◆ **What is expected**
In the text about healing childhood trauma, why did the therapist stop working?

There’s something else I have been doing simultaneously to this which has helped my progress. I’ve been attempting to heal my childhood trauma.
Though 99% of the work I do on myself is solo, I do occasionally see the need for outside help. In this case, I didn’t feel strong enough to delve into my trauma alone, so I asked for the help of my therapist.
I think I’ve had three sessions with her regarding this topic, all similarly difficult. In the first session, my therapist guided me to talk to my child self. Spontaneously, without premeditation, I said to my child self: “I hate you.”
It proved incredibly difficult to get close to my child self. In each of these therapy sessions, I felt so much pain just attempting it, that it was basically impossible to make progress. I was immobilised by crying. My therapist suggested I try this exercise at home, but I soon realised that I was unable to do it without her help.
I had my last session with her a couple of months back, and then she had to stop working because of pregnancy. But I feel like I’ve been making some progress alone. Through introspection, I discovered that I felt hatred towards my child self because this allowed me to create a barrier between myself and the pain of abuse. In turn, this is probably why I hate my adult self.
I recently had a dream where I held my baby self in my arms. My mother, twenty-odd years younger, was there too. I felt a deep sense of peace and comfort. I felt like something was healing, there. After all, my mother, at least, didn’t abuse me when I was a child. I had the impression that through her, I could access some part of my childhood that was okay, and thereby, reconnect with my child self.
I feel that the path for me is twofold: getting to the root of my self hate in my childhood, and healing it; and becoming aware of how I’m treating myself in the present. As I become aware, I’m also able to choose new ways of treating myself. Of course, if I remain unconscious, then I can do nothing, because I don’t realise I’m being cruel to myself in the first place.
Of course, I shouldn’t just not hate myself. I should love myself. I’ve started thinking about trying to think of myself like I would a romantic partner. When I’m with a romantic partner, I focus on their wonderful sides, and pay little attention to their negative sides, unless there’s something that needs to be addressed. I feel that they are beautiful. I adore them. I do what I can to take care of them. I do little things to show them my love. I would think, that the same sort of attitude would be good to have towards myself.
I notice in particular that when I focus on all the cool aspects of myself, e.g. “You’re so good at this!” or, “You look so great today!”, I come up against the default way I have of seeing myself, which has become so normal to me it’s unconscious. Normally, I would focus on all my most negative aspects. If I repeated those thoughts aloud, it’d be obvious that I have an abusive relationship with myself. (I believe most people think this way, incidentally).

◆ **Stored items**
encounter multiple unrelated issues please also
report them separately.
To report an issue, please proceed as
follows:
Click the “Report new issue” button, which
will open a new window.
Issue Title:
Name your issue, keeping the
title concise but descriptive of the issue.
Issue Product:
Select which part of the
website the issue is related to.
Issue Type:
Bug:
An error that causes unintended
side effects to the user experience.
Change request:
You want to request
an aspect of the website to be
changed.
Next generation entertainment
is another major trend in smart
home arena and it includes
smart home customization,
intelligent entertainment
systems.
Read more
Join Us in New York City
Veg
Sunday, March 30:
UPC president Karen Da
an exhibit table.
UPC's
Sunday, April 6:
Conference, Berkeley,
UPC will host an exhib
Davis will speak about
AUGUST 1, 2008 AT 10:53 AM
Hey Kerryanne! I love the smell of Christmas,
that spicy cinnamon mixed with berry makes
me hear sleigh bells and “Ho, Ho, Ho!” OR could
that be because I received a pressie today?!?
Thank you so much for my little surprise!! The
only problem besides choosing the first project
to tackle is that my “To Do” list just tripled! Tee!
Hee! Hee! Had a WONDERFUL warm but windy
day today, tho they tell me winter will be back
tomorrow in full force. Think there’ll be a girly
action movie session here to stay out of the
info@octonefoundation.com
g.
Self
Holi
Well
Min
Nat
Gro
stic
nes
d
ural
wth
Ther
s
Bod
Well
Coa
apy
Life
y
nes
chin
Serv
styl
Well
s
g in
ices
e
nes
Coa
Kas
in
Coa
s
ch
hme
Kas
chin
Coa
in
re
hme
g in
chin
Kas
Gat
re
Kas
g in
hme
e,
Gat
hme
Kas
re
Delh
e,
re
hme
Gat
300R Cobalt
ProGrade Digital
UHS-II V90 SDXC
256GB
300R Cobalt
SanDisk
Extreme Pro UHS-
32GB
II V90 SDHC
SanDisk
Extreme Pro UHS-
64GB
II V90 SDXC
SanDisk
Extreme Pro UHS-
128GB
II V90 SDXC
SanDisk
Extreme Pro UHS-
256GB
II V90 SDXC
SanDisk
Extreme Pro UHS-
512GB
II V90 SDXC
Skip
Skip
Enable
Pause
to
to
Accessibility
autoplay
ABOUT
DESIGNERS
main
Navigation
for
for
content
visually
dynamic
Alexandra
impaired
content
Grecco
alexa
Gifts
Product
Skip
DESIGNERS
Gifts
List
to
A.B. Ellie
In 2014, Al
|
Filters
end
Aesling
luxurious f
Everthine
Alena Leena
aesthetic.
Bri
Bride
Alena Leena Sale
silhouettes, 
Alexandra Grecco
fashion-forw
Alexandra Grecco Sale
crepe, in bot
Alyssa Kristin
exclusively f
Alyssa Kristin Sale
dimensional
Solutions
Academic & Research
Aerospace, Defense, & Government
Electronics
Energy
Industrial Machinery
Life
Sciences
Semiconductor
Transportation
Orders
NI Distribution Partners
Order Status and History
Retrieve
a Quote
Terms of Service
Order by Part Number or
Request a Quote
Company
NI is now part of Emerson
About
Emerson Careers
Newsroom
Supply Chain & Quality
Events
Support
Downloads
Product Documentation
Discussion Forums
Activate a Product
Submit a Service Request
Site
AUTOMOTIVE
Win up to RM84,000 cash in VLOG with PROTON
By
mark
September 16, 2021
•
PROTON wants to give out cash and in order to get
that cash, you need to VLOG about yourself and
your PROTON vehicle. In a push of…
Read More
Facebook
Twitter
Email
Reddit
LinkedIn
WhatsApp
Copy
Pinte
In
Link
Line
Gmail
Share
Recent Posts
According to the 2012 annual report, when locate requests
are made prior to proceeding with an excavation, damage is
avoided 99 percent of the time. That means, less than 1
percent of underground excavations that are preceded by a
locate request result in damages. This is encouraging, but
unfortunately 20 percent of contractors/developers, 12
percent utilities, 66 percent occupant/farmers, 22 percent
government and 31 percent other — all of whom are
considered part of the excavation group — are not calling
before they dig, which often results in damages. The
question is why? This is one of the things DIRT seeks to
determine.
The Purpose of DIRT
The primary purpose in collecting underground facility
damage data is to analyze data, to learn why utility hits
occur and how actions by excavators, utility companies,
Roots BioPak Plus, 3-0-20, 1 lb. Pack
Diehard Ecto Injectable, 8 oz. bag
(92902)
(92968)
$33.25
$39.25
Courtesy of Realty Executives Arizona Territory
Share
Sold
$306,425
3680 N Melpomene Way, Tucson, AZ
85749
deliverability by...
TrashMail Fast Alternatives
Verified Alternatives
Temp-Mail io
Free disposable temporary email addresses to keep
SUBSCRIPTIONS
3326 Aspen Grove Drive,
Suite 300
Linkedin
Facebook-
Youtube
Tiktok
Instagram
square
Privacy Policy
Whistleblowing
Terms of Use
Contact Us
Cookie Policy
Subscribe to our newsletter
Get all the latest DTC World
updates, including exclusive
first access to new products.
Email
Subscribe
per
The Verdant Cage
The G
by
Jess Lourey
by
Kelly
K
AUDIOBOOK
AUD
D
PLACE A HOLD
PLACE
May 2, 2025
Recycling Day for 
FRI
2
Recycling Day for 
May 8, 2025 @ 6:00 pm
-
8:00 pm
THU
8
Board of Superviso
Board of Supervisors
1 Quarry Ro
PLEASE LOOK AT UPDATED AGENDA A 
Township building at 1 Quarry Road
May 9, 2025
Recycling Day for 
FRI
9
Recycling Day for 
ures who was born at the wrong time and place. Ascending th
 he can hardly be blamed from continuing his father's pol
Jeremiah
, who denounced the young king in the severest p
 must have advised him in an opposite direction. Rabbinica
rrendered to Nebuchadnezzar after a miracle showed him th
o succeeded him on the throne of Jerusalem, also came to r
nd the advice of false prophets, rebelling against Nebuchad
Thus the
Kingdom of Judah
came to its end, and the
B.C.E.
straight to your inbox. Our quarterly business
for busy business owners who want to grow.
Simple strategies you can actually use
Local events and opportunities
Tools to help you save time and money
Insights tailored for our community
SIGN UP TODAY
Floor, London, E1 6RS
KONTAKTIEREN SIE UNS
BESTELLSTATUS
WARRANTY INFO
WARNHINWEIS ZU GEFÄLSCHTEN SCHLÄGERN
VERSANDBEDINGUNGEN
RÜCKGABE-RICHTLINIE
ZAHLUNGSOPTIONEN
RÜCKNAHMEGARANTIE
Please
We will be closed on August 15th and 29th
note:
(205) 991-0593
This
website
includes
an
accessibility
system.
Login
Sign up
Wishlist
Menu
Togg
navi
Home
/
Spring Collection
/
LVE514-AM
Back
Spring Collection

◆ **Task output**
She had to stop working because of pregnancy.